Task to carry out:
Write out everything in the material below, from the line containing "pose: elev=129.8 azim=126.7" down to the line containing "Dot at: (217, 397)", including both of those lines. Leave the pictures out of your answer.

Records
- - -
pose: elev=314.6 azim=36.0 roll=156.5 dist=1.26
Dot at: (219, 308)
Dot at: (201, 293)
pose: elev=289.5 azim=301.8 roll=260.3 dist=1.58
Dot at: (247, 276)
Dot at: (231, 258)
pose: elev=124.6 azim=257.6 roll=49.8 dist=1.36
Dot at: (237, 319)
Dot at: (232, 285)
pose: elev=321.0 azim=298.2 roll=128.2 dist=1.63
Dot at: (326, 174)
- - -
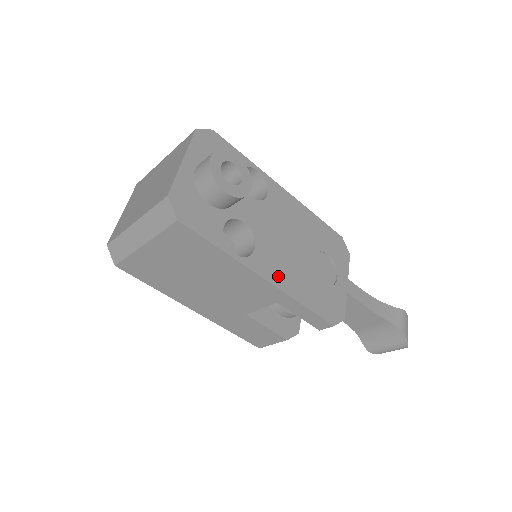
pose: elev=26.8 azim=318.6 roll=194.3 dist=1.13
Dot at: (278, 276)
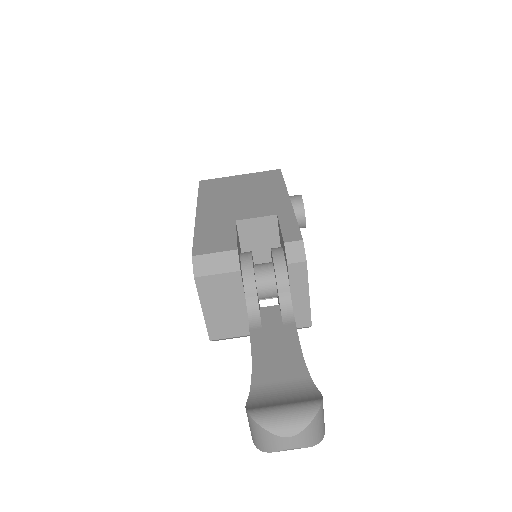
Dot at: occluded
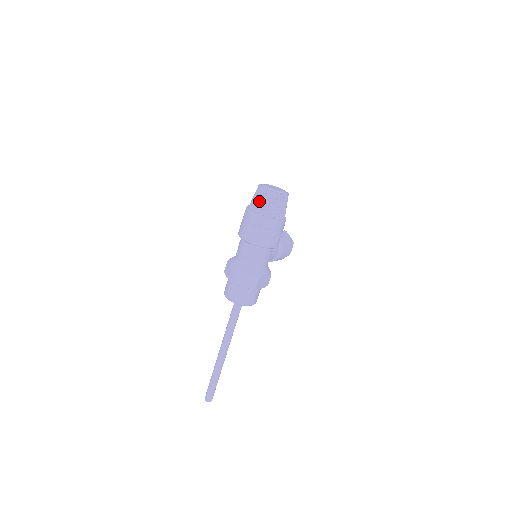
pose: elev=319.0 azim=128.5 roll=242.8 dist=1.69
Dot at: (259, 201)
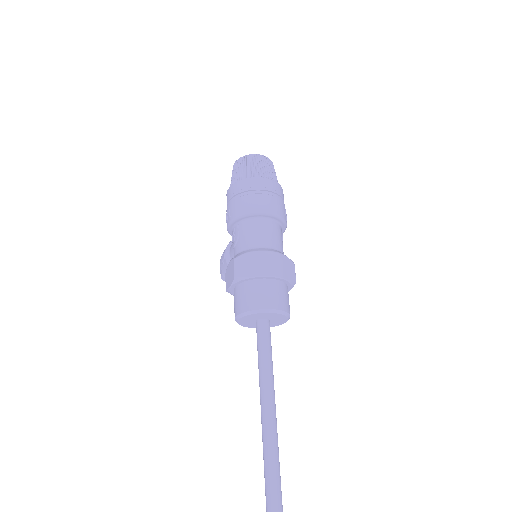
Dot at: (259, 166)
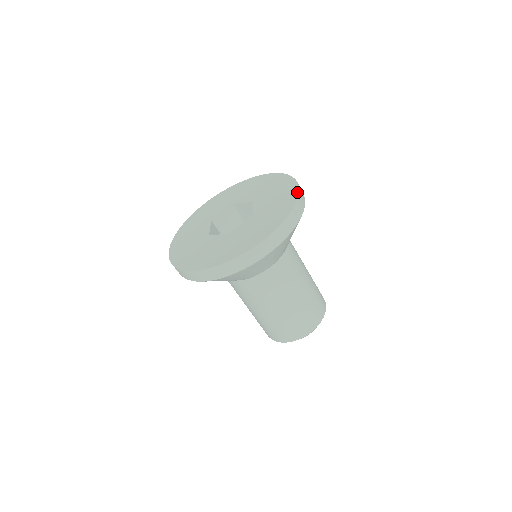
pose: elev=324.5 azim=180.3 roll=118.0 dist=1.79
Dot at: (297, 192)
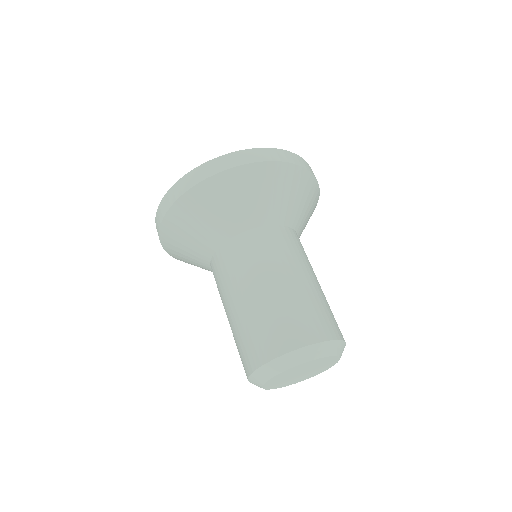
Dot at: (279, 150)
- - -
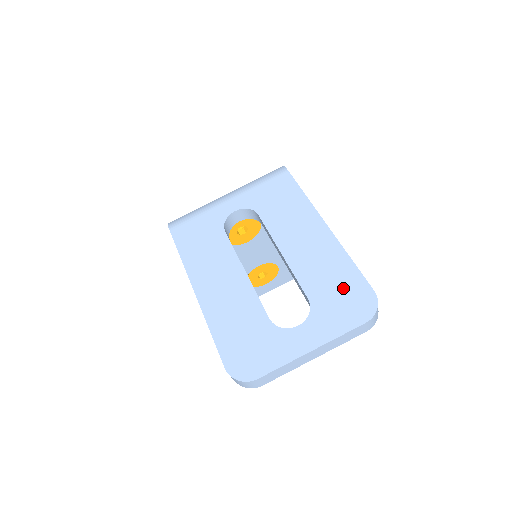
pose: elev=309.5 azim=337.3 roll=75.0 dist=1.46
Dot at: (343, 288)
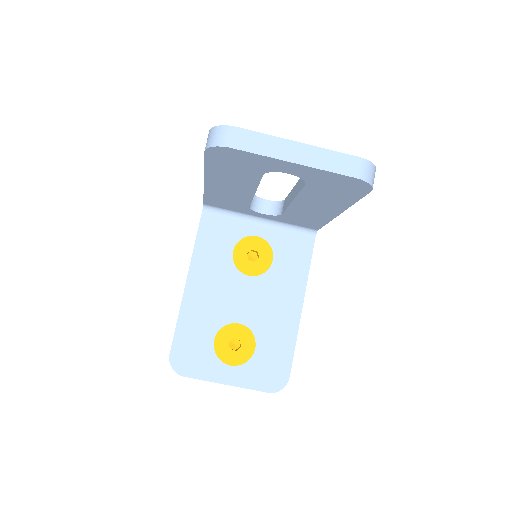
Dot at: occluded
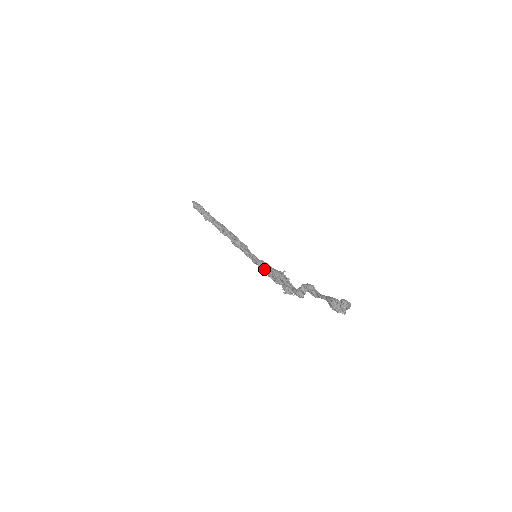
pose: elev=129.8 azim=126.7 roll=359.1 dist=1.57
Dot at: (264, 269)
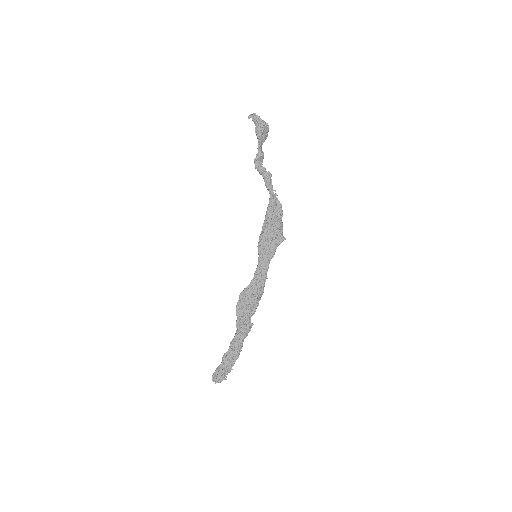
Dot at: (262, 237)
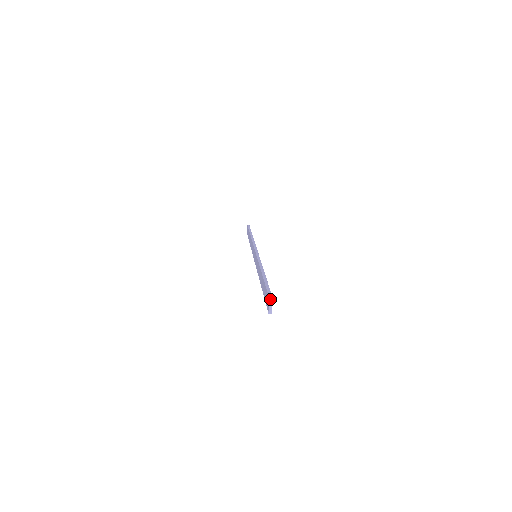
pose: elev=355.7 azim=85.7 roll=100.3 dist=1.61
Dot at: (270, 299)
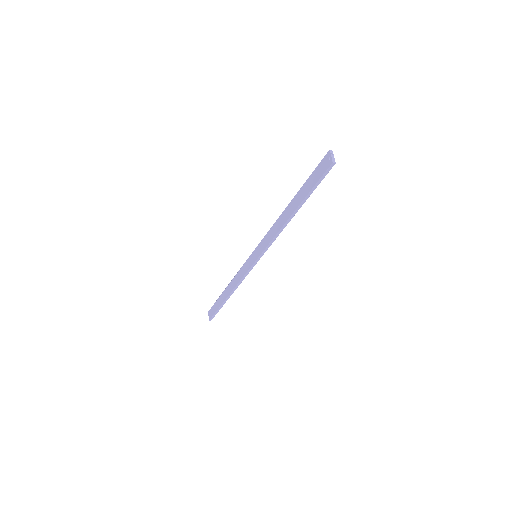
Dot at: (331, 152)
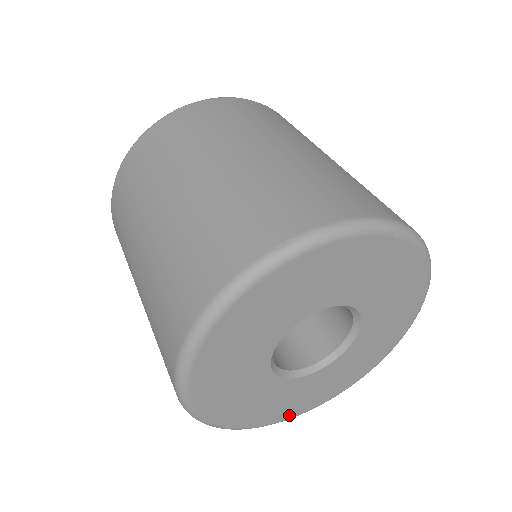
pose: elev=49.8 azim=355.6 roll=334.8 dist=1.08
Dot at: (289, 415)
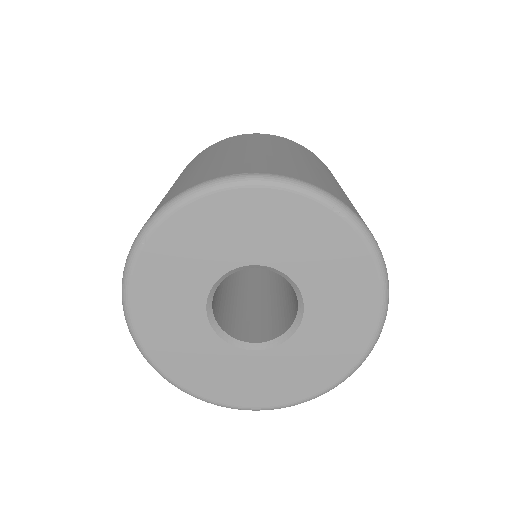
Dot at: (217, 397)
- - -
Completed task:
pose: elev=129.8 azim=126.7 roll=359.1 dist=1.57
Dot at: (264, 269)
Dot at: (262, 237)
pose: elev=355.7 azim=85.7 roll=100.3 dist=1.61
Dot at: (270, 299)
Dot at: (331, 152)
pose: elev=49.8 azim=355.6 roll=334.8 dist=1.08
Dot at: (289, 415)
Dot at: (217, 397)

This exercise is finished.